= ACTIVITY =
In the article on new entrepreneurs in Sarangani, rewrite the passage from "By BEVERLY PAOYON" up to and including "by 53 percent.", replacing "surpassed" with "exceeded".

= DOCUMENT TEXT =
=-=-=-=-=
Thursday, July 14, 2011

Number of new entrepreneurs double in Sarangani

By BEVERLY PAOYON

MAITUM, Sarangani (July 12, 2011) – The Department of Trade and Industry (DTI) provincial office reported that new businesses registered in Sarangani for the first half this year has already surpassed last year’s record by 53 percent.

DTI provincial director Engr. Nenita Barroso said registration of single proprietor businesses from January to first week of July this year has totaled to 490 while last year’s January to December record was only 319.

Barroso said this was the result of DTI’s advocacies on Small and Medium Enterprise (SME) similar to this business month’s theme “Pinoy SME, Business Tayo.”

In Sarangani, the national Micro, Small and Medium Enterprise Development Week held every second week of each year has been expanded into a month-long event since 2005 dubbed as United towards a Strong, Wealthy And Globally competitive Sarangani (USWAG).

As of first week of July also, Barroso accounted for total SME sales of P26 million.
=-=-=-=-=
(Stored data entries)
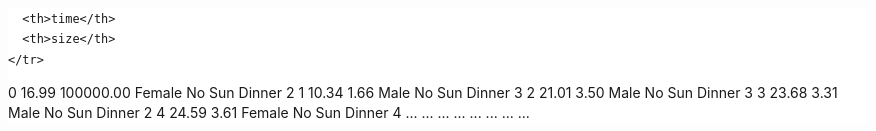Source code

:      <th>time</th>
      <th>size</th>
    </tr>
  </thead>
  <tbody>
    <tr>
      <th>0</th>
      <td>16.99</td>
      <td>100000.00</td>
      <td>Female</td>
      <td>No</td>
      <td>Sun</td>
      <td>Dinner</td>
      <td>2</td>
    </tr>
    <tr>
      <th>1</th>
      <td>10.34</td>
      <td>1.66</td>
      <td>Male</td>
      <td>No</td>
      <td>Sun</td>
      <td>Dinner</td>
      <td>3</td>
    </tr>
    <tr>
      <th>2</th>
      <td>21.01</td>
      <td>3.50</td>
      <td>Male</td>
      <td>No</td>
      <td>Sun</td>
      <td>Dinner</td>
      <td>3</td>
    </tr>
    <tr>
      <th>3</th>
      <td>23.68</td>
      <td>3.31</td>
      <td>Male</td>
      <td>No</td>
      <td>Sun</td>
      <td>Dinner</td>
      <td>2</td>
    </tr>
    <tr>
      <th>4</th>
      <td>24.59</td>
      <td>3.61</td>
      <td>Female</td>
      <td>No</td>
      <td>Sun</td>
      <td>Dinner</td>
      <td>4</td>
    </tr>
    <tr>
      <th>...</th>
      <td>...</td>
      <td>...</td>
      <td>...</td>
      <td>...</td>
      <td>...</td>
      <td>...</td>
      <td>...</td>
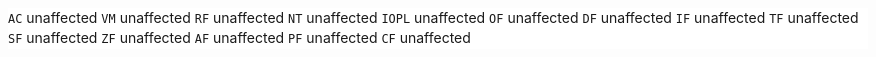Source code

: </tr>
<tr>
<td><code>AC</code></td>
<td>unaffected</td>
</tr>
<tr>
<td><code>VM</code></td>
<td>unaffected</td>
</tr>
<tr>
<td><code>RF</code></td>
<td>unaffected</td>
</tr>
<tr>
<td><code>NT</code></td>
<td>unaffected</td>
</tr>
<tr>
<td><code>IOPL</code></td>
<td>unaffected</td>
</tr>
<tr>
<td><code>OF</code></td>
<td>unaffected</td>
</tr>
<tr>
<td><code>DF</code></td>
<td>unaffected</td>
</tr>
<tr>
<td><code>IF</code></td>
<td>unaffected</td>
</tr>
<tr>
<td><code>TF</code></td>
<td>unaffected</td>
</tr>
<tr>
<td><code>SF</code></td>
<td>unaffected</td>
</tr>
<tr>
<td><code>ZF</code></td>
<td>unaffected</td>
</tr>
<tr>
<td><code>AF</code></td>
<td>unaffected</td>
</tr>
<tr>
<td><code>PF</code></td>
<td>unaffected</td>
</tr>
<tr>
<td><code>CF</code></td>
<td>unaffected</td>
</tr>
</table>
</div>

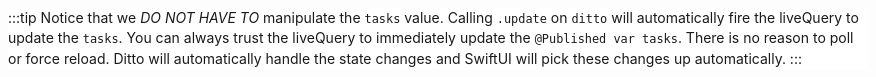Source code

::::tip
Notice that we _DO NOT HAVE TO_ manipulate the `tasks` value. Calling `.update` on `ditto` will automatically fire the liveQuery to update the `tasks`. You can always trust the liveQuery to immediately update the `@Published var tasks`. There is no reason to poll or force reload. Ditto will automatically handle the state changes and SwiftUI will pick these changes up automatically.
:::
=-=-=-=-=
= OUTPUT OF THE TASK =
By BEVERLY PAOYON

MAITUM, Sarangani (July 12, 2011) – The Department of Trade and Industry (DTI) provincial office reported that new businesses registered in Sarangani for the first half this year has already exceeded last year’s record by 53 percent.